Qdrant supports two types of payload storages: InMemory and OnDisk.

InMemory payload storage is organized in the same way as in-memory vectors. Payload is loaded into RAM at service startup while disk and RocksDB are used for persistence only. This type of storage works quite fast, but it may require a lot of space to keep all the data in RAM, especially if the payload has large values attached - abstracts of text or even images.

In the case of large payload values, it might be better to use OnDisk payload storage. This type of storage will read and write payload directly to RocksDB, so it won’t require any significant amount of RAM to store. The downside, however, is the access latency. If you need to query vectors with some payload-based conditions - checking values stored on disk might take too much time. In this scenario, we recommend creating a payload index for each field used in filtering conditions to avoid disk access.

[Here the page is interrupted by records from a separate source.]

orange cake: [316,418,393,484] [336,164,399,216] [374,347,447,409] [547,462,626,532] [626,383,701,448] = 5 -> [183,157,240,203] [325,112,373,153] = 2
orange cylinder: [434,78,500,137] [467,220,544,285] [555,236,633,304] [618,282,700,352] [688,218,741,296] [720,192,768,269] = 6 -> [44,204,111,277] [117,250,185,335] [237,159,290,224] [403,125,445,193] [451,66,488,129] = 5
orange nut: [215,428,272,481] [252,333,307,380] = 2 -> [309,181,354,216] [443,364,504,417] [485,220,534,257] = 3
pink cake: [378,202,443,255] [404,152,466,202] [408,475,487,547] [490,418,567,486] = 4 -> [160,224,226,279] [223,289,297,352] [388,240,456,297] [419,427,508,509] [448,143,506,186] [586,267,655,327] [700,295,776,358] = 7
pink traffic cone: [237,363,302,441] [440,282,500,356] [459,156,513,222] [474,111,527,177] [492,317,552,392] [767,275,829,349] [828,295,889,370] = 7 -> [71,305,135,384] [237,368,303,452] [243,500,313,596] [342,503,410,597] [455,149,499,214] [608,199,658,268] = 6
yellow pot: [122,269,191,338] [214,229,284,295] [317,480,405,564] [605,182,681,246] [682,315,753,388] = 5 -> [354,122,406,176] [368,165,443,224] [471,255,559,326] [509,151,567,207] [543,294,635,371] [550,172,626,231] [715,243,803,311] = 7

Once you create the field index, Qdrant will preserve all values of the indexed field in RAM regardless of the payload storage type.

You can specify the desired type of payload storage with configuration file or with collection parameter on_disk_payload during creation of the collection.

Versioning

To ensure data integrity, Qdrant performs all data changes in 2 stages. In the first step, the data is written to the Write-ahead-log(WAL), which orders all operations and assigns them a sequential number.

Once a change has been added to the WAL, it will not be lost even if power loss occurs. Then the changes go into the segments. Each segment stores the last version of the change applied to it as well as version of each individual point. If the new change has a sequential number less than the current version of the point, the updater will ignore the change. This mechanism allows Qdrant to safely and efficiently restore the storage from the WAL in case of an abnormal shutdown.